D I A R Y
of a

P O O L    S H O O T E R

The Adventures of FastMikie
in search of Truth and Beauty in the art of pocket billiards.




Sunday, January 28, 2007

Saturday Night at the Pool Hall




El Maestro and I are shooting 9 ball for a few hours,
when some young movie star looking guy
starts talking with Tony
and all of a sudden I've got a match.
Race to 7 games in 9-ball.

This ain't no beauty contest,
so I've got nothing to worry about.

With the flip of a coin, I break,
and after several turnovers,
I win the first game.
That feels good.

And then it begins...
He wins the next game,
because I scratch on the nine.
And he wins the next game,
because I leave the nine in the jaws.
And then he wins the next game,
because I have no idea why,
by now I'm almost in a coma.
It's 3-1 his favor.

My spirit is unfocused.
My energy is low.
My mind is unclear.
My mojo ain't happenin'.

I was sluggish from a big Mexican meal.

I felt like Rocky Balboa,
on the ropes,
taking a heavy beating.

It just won't stop.
He hammers me again.
It's 4-1.

And again!
It's 5-1.

Lesser men would have already given up.
By this time they would simply be pushing balls,
waiting for the end.

We have all seen pros on TV,
when the score is real lopsided,
against them,
they almost sit lopsided, slumped,
in a pose of submission,
a picture of undeniable defeat.

» **Provided data**:

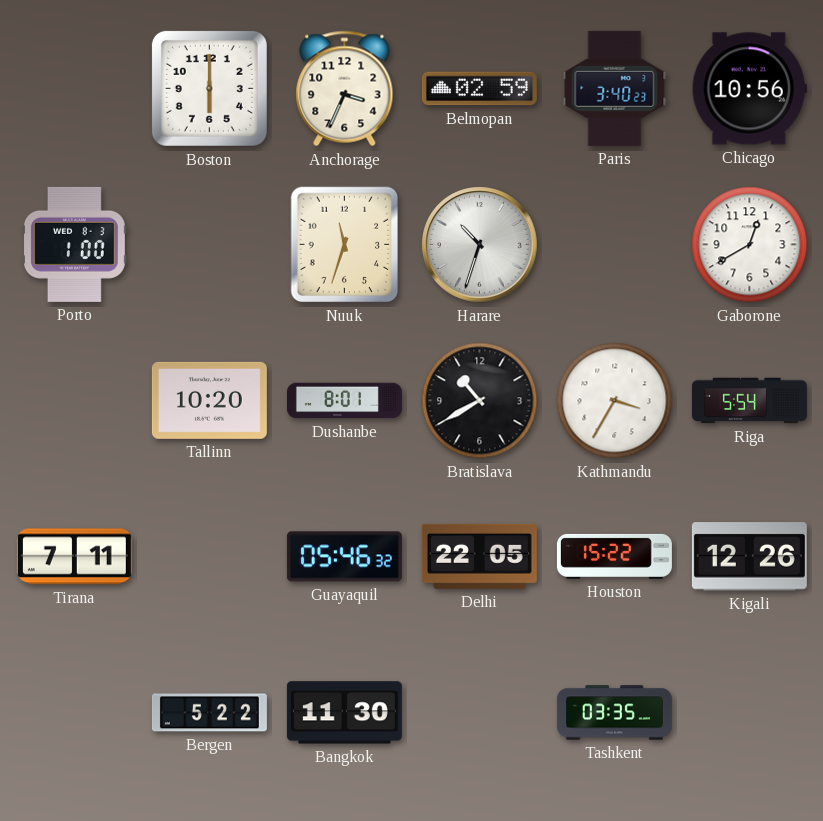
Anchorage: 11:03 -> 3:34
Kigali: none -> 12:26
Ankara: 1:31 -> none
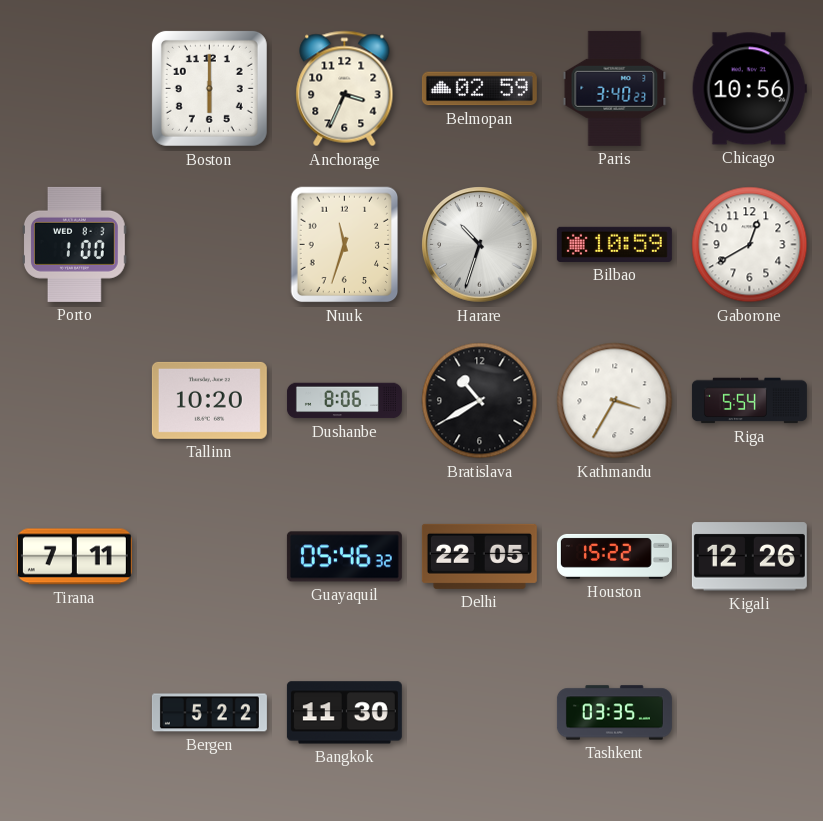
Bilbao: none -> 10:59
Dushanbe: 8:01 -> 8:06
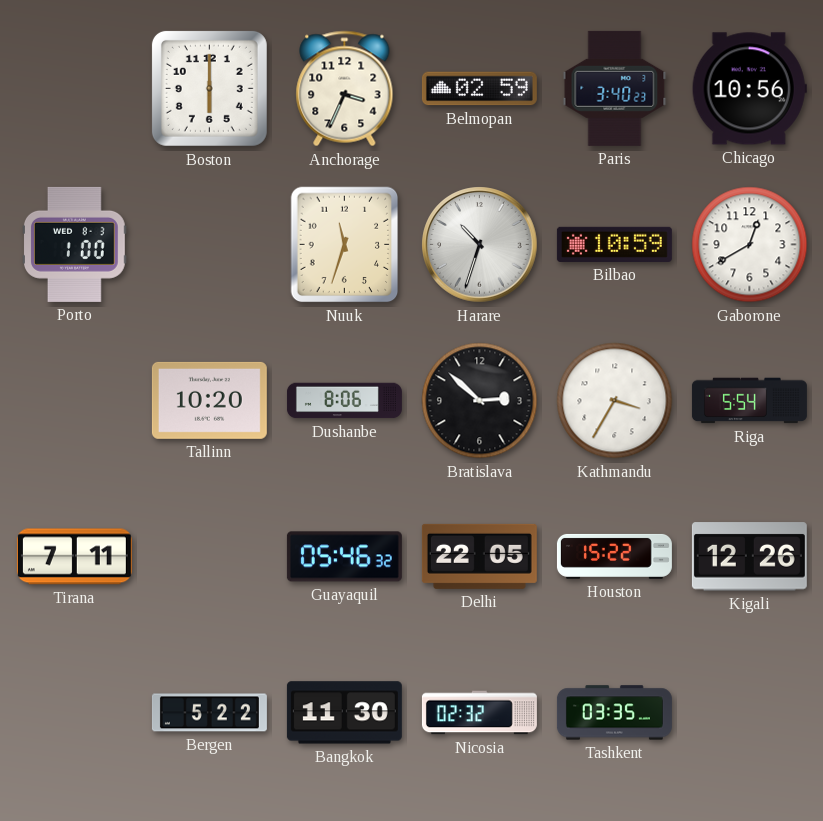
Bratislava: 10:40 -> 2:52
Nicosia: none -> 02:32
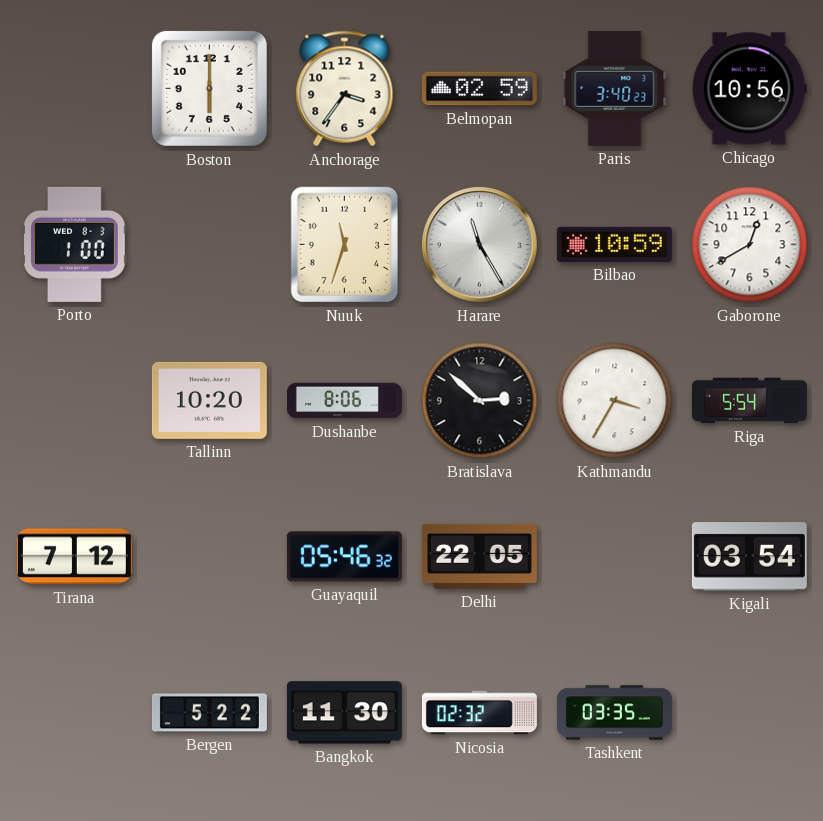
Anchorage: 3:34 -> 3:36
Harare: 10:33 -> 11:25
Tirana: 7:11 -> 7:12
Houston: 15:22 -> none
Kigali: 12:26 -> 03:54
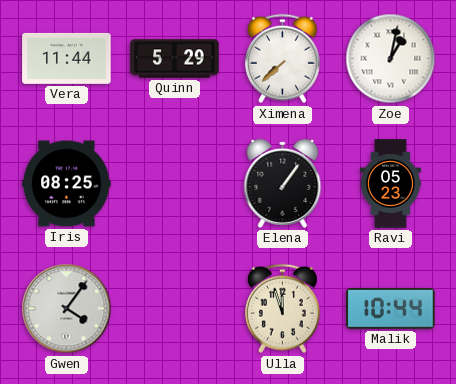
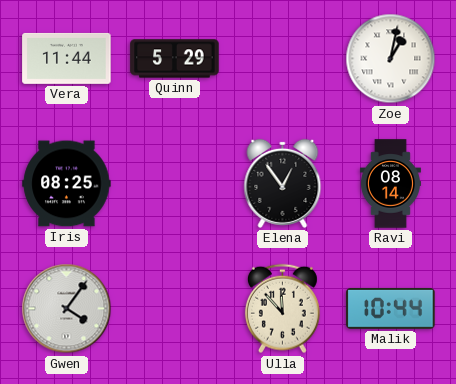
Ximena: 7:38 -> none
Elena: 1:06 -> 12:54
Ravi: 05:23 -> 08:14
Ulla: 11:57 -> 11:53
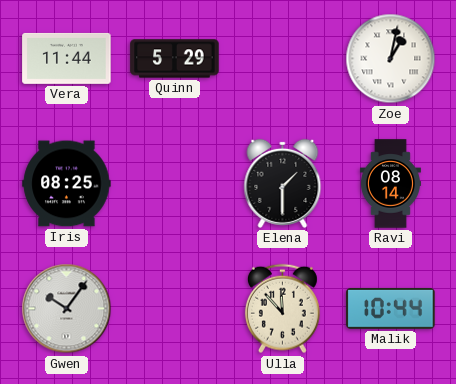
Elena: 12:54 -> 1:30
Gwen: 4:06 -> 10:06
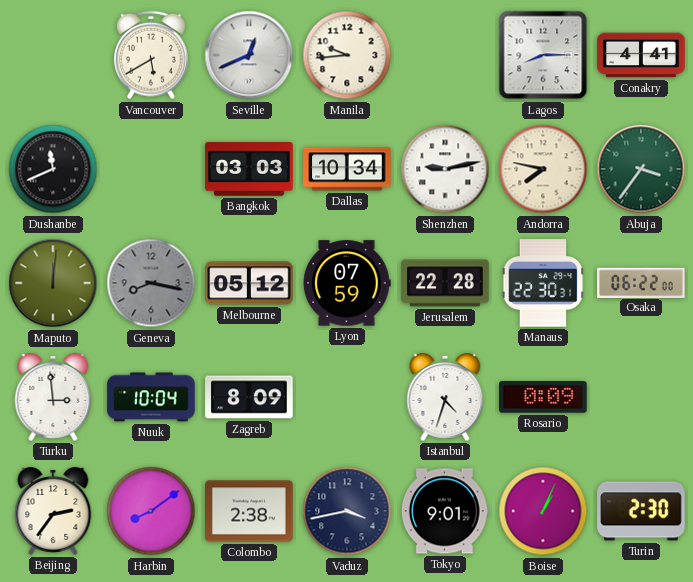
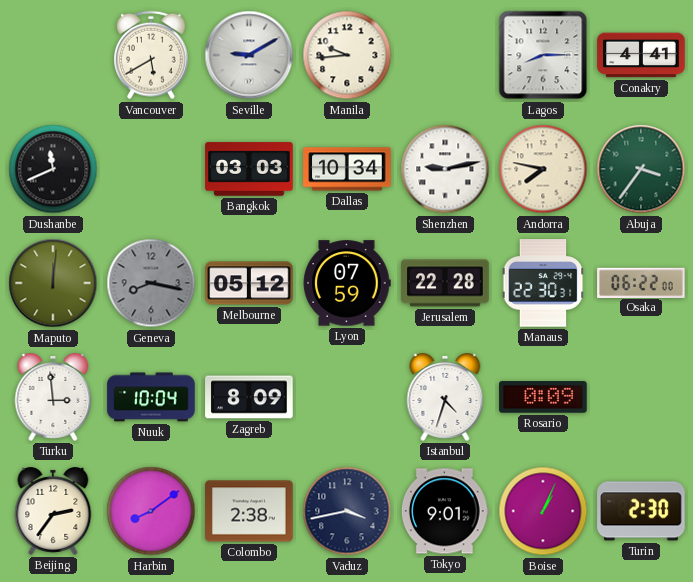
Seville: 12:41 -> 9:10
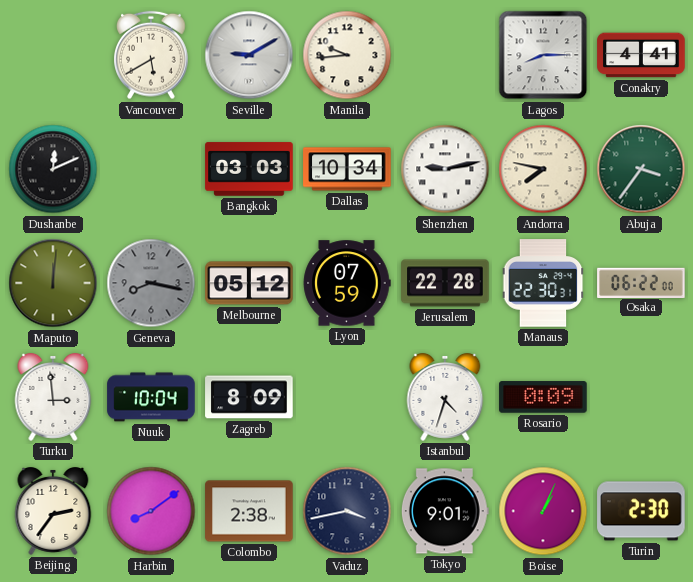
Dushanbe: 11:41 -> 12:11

» **Set tasks**:
A. According to the pool shooter diary, what made the writer sluggish?
B. Repeat the part of the pool shooter diary from "And he wins" up to and including "spirit is unfocused.".

» **Expected responses**:
A. A big Mexican meal.

B.
And he wins the next game,
because I leave the nine in the jaws.
And then he wins the next game,
because I have no idea why,
by now I'm almost in a coma.
It's 3-1 his favor.

My spirit is unfocused.